[What you will do]: When the line with "Page size: 1650x1275." appears below, start repeating lines exactly, and keep going through the line with "List each element's"; add nothing outside that span.

[Bounding box prediction data]
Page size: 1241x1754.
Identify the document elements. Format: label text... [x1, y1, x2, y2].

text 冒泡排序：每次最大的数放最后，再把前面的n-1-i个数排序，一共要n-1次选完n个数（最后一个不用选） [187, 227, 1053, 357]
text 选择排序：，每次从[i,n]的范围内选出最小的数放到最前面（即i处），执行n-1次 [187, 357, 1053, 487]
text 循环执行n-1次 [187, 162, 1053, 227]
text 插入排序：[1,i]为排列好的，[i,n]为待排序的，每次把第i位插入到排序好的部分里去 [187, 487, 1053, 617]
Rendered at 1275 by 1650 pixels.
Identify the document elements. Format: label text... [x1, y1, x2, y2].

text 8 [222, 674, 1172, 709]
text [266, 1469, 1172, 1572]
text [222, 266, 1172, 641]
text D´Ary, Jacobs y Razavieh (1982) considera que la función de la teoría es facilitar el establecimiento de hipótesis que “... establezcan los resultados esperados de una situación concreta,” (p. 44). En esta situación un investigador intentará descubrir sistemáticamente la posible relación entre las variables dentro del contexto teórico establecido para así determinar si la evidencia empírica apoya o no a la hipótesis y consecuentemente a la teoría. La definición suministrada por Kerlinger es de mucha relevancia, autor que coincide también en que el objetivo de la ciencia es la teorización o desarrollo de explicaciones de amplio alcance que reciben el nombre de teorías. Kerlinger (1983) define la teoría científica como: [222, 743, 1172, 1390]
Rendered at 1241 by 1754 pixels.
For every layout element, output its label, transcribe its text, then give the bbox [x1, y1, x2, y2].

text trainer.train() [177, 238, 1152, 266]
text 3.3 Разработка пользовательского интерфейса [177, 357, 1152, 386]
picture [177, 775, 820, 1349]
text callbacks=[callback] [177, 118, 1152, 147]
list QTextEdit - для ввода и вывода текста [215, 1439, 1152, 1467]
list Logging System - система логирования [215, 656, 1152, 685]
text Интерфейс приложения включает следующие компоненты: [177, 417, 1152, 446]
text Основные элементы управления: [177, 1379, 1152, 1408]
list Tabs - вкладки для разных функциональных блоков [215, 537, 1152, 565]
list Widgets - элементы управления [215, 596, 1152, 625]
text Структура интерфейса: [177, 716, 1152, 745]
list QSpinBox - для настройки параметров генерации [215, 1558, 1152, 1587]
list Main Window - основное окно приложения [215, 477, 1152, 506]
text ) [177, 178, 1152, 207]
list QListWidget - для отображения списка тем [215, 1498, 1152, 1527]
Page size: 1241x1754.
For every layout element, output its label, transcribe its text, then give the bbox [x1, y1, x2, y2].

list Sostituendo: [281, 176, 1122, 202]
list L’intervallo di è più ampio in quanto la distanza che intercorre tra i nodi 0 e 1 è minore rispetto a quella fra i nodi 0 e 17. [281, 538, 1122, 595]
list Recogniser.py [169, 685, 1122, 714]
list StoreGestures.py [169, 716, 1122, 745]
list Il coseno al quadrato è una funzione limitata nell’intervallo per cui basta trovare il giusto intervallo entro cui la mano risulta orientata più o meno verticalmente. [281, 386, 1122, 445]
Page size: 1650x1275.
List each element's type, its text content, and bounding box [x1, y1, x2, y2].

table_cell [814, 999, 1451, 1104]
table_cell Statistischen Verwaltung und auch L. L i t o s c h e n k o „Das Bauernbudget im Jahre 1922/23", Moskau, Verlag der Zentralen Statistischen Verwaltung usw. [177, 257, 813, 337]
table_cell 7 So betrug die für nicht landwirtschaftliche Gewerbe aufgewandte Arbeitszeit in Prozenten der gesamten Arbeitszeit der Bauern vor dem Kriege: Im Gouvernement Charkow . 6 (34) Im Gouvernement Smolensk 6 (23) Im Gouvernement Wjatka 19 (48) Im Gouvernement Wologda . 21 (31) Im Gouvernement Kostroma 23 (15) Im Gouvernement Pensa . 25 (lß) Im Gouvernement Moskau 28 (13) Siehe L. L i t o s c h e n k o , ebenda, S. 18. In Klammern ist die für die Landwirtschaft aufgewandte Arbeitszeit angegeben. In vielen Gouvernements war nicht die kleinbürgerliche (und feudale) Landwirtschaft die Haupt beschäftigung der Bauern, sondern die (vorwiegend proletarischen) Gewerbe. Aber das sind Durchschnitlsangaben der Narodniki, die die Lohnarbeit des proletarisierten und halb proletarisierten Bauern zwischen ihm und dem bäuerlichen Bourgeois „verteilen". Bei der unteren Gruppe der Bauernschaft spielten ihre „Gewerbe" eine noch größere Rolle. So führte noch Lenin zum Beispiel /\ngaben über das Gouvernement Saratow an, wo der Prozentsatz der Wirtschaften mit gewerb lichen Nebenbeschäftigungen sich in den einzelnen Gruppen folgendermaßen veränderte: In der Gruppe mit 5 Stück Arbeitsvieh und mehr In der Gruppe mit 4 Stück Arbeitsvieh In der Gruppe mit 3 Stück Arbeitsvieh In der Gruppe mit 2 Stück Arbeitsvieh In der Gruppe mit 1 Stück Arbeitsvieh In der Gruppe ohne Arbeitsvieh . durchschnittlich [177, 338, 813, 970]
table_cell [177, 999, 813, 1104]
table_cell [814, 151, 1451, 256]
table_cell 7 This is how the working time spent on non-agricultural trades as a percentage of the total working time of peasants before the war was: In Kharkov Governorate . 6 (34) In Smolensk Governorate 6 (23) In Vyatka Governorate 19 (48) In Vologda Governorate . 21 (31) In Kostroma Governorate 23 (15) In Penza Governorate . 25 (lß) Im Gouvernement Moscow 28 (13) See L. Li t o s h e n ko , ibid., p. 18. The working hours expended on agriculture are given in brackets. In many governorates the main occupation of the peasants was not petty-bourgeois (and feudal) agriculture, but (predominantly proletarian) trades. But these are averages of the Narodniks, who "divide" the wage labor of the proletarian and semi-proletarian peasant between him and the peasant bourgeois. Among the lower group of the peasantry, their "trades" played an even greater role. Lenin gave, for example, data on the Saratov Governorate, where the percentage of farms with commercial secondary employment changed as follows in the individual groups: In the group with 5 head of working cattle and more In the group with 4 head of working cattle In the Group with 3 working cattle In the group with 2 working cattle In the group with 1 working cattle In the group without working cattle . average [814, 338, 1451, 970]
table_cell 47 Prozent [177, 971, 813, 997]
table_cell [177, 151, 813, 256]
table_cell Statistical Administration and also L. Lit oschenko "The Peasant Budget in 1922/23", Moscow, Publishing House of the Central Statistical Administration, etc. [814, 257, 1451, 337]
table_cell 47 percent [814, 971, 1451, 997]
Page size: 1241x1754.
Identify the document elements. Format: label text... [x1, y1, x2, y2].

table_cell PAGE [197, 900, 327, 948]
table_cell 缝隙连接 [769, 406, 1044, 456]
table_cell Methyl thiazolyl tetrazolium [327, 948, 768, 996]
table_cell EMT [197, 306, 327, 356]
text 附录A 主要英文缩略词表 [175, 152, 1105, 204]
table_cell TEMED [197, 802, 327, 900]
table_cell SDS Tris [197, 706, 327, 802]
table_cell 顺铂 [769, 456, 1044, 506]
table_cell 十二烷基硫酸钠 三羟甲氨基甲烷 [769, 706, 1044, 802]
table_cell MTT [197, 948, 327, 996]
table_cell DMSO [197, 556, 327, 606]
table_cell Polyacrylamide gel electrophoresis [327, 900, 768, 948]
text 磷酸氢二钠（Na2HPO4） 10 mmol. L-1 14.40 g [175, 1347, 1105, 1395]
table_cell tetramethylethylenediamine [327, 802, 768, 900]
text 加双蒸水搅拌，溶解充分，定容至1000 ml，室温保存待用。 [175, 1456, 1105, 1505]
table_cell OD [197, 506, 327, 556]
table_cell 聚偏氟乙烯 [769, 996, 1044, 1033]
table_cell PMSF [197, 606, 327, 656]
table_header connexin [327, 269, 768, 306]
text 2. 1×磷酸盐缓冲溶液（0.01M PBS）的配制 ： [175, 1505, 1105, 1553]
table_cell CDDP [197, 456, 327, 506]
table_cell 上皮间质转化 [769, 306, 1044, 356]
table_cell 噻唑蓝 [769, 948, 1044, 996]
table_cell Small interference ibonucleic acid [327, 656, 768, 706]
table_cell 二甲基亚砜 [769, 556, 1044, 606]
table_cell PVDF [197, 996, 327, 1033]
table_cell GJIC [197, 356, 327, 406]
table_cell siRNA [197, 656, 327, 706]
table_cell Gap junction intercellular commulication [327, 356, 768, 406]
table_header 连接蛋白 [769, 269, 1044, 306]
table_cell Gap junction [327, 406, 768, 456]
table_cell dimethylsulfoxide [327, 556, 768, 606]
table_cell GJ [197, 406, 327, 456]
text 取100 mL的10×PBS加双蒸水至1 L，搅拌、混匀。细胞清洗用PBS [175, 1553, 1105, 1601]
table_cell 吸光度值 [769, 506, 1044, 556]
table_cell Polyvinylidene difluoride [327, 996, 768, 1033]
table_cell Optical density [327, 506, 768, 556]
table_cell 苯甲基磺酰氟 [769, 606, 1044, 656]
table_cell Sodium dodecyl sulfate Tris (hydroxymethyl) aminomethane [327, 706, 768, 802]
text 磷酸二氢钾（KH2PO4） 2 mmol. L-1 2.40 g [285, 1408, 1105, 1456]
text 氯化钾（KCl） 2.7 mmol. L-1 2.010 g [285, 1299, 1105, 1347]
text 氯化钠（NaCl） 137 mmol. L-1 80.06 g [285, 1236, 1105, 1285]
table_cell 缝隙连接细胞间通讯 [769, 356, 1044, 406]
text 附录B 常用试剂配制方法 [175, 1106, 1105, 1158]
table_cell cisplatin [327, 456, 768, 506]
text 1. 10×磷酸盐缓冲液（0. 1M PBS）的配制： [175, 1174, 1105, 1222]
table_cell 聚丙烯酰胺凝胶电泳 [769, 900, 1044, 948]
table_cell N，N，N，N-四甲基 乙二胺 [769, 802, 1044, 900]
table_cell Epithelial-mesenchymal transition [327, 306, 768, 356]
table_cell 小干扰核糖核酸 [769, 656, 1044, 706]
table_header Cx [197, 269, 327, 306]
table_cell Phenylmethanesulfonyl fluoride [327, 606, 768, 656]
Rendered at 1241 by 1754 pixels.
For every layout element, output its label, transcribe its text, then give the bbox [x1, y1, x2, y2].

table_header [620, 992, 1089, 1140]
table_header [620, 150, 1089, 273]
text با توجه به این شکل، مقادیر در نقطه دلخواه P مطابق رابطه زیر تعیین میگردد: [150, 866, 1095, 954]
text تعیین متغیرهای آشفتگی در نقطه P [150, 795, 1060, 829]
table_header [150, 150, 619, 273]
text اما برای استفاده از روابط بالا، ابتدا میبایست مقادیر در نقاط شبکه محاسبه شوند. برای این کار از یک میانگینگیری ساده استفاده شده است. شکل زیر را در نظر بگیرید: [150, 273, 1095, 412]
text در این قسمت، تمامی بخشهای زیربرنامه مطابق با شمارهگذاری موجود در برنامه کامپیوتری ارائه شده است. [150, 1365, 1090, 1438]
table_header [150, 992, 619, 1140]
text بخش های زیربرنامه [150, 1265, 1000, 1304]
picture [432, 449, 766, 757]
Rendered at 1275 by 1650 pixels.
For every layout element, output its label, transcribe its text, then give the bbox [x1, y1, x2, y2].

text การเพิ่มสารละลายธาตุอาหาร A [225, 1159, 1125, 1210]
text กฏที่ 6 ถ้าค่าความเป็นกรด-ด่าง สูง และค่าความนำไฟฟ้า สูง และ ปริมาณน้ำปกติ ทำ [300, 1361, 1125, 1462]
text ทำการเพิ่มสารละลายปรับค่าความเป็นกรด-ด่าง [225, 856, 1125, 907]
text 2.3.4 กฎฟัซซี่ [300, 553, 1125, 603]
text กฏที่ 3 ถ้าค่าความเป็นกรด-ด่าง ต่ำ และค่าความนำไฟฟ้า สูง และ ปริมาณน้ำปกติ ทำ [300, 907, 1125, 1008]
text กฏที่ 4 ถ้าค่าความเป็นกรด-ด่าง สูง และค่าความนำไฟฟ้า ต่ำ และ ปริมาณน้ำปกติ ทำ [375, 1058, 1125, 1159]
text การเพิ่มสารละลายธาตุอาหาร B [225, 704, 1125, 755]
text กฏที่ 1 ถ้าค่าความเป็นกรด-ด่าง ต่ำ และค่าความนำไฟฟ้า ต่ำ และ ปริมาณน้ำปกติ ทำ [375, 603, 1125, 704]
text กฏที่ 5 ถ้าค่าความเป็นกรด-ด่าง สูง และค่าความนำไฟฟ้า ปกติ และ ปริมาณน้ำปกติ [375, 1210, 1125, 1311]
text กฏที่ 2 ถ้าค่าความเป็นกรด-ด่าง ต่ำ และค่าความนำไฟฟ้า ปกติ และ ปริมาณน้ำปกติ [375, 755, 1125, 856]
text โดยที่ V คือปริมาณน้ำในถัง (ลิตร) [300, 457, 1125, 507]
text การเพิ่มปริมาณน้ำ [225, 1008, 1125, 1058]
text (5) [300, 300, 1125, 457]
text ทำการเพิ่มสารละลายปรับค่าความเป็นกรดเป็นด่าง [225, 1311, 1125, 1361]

[Exercise response]:
Page size: 1650x1275.
List each element's type, its text content, and bounding box [x1, y1, x2, y2].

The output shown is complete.